The length of a rectangle is 13 inches greater than its width,its perimeter is 8 feet.Find its dimension
L = W + 13
2L + 2W = 8*12 (converting to inches)
Substitute W+13 for L in the second equation and solve for W. Insert that value into the first equation to solve for L. Check by putting both values into the second equation.
To find the dimensions of the rectangle, we need to use the given information about its length and width, as well as the information about its perimeter. Here's how we can proceed:
Let's assume the width of the rectangle is "x" inches.
According to the given information, the length of the rectangle is 13 inches greater than its width. Therefore, the length can be represented as "x + 13" inches.
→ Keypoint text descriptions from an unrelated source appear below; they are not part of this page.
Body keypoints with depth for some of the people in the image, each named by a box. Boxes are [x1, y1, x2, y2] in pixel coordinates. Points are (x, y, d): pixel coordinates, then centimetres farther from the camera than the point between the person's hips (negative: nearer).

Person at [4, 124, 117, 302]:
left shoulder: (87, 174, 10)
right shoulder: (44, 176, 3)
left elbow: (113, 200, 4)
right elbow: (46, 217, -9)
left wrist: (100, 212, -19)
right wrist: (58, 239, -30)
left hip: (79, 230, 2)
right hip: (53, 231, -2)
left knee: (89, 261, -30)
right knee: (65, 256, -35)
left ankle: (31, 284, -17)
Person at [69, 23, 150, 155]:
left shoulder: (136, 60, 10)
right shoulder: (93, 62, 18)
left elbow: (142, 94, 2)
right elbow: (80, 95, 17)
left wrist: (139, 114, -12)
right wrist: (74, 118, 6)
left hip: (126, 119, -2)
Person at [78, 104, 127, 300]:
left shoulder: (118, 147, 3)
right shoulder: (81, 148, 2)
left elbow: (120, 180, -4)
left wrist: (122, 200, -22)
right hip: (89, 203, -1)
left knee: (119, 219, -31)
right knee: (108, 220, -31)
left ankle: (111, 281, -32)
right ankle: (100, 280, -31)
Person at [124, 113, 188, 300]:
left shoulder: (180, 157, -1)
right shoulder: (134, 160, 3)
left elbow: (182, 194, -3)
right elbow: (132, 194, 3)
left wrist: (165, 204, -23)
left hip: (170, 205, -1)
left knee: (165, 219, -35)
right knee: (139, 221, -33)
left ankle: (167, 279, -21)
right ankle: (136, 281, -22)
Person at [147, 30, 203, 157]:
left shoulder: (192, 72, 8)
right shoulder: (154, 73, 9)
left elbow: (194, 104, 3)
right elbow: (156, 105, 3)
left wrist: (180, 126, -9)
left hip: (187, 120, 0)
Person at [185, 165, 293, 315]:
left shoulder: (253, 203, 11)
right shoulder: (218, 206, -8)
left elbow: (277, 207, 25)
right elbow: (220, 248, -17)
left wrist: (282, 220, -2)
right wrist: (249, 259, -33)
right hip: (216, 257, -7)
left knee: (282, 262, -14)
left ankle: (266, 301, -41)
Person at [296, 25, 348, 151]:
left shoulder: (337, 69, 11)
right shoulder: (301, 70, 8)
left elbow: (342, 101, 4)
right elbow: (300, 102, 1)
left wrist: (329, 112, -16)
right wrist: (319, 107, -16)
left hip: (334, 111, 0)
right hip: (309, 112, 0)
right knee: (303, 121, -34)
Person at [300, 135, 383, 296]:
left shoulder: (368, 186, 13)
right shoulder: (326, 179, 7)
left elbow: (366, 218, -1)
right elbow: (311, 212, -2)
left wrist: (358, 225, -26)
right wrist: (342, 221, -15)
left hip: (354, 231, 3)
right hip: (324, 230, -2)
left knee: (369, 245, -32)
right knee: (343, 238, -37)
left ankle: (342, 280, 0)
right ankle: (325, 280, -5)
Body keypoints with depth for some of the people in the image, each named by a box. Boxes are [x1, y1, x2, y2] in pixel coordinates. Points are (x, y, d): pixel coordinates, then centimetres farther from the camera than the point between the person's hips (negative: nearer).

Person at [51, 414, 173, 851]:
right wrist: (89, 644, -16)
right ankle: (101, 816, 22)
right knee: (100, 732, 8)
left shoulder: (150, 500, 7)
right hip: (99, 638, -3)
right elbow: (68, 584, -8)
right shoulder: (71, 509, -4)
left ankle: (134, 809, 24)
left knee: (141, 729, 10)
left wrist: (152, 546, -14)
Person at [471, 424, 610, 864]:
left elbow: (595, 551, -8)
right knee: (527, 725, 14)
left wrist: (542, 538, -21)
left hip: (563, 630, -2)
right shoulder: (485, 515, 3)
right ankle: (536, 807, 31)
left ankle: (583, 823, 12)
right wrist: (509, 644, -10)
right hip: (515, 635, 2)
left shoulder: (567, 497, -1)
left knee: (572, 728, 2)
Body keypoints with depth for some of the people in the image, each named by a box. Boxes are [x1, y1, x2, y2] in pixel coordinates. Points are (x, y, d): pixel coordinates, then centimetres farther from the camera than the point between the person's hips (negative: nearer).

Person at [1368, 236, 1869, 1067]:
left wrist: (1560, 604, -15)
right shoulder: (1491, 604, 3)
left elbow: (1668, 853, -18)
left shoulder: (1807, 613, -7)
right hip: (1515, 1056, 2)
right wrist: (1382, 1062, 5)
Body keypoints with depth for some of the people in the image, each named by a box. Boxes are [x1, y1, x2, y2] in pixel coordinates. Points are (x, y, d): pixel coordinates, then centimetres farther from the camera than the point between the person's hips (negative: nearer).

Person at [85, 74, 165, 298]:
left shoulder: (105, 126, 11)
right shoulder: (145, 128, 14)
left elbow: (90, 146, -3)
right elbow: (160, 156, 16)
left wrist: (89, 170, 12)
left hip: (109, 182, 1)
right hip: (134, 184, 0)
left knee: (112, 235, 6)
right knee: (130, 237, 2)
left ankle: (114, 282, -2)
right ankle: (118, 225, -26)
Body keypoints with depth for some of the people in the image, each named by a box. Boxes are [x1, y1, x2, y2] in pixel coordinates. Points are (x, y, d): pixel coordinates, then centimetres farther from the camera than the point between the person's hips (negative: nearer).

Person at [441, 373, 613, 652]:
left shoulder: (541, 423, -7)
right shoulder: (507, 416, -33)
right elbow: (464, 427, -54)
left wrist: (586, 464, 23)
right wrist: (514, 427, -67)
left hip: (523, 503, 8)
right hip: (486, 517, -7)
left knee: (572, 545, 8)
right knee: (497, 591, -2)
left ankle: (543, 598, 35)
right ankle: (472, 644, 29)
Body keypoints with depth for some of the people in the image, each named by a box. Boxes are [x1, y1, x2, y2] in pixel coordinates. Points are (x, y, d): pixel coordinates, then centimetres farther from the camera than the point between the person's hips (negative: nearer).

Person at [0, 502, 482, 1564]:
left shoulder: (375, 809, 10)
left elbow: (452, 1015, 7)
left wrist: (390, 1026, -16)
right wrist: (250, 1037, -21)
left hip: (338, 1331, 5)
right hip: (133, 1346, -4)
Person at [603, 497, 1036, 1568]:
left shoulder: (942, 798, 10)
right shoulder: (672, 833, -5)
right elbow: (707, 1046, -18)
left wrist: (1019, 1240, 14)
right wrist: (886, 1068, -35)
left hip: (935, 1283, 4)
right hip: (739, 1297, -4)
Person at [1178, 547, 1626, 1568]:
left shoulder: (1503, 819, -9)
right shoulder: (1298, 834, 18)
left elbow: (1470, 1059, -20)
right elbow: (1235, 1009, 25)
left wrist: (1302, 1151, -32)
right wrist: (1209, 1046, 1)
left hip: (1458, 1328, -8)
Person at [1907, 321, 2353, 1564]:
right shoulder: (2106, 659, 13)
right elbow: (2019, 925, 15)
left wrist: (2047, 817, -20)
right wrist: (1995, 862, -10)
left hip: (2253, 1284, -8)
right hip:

We are also given that the perimeter of the rectangle is 8 feet. Since 1 foot is equal to 12 inches, we need to convert the perimeter from feet to inches:
Perimeter = 8 feet * 12 inches/foot = 96 inches.
The perimeter of a rectangle is given by the formula: Perimeter = 2 * (length + width).
Substituting the given values, we have: 96 = 2 * (x + 13 + x).
Simplifying the equation: 96 = 2 * (2x + 13).
Divide both sides of the equation by 2: 48 = 2x + 13.
Subtract 13 from both sides: 48 - 13 = 2x.
Simplifying, we get: 35 = 2x.
Divide both sides of the equation by 2: 35/2 = x.
Therefore, the width of the rectangle is x = 17.5 inches.
Now we can find the length of the rectangle by substituting the value of width back into our original equation:
Length = x + 13 = 17.5 + 13 = 30.5 inches.
So, the dimensions of the rectangle are:
Width = 17.5 inches
Length = 30.5 inches.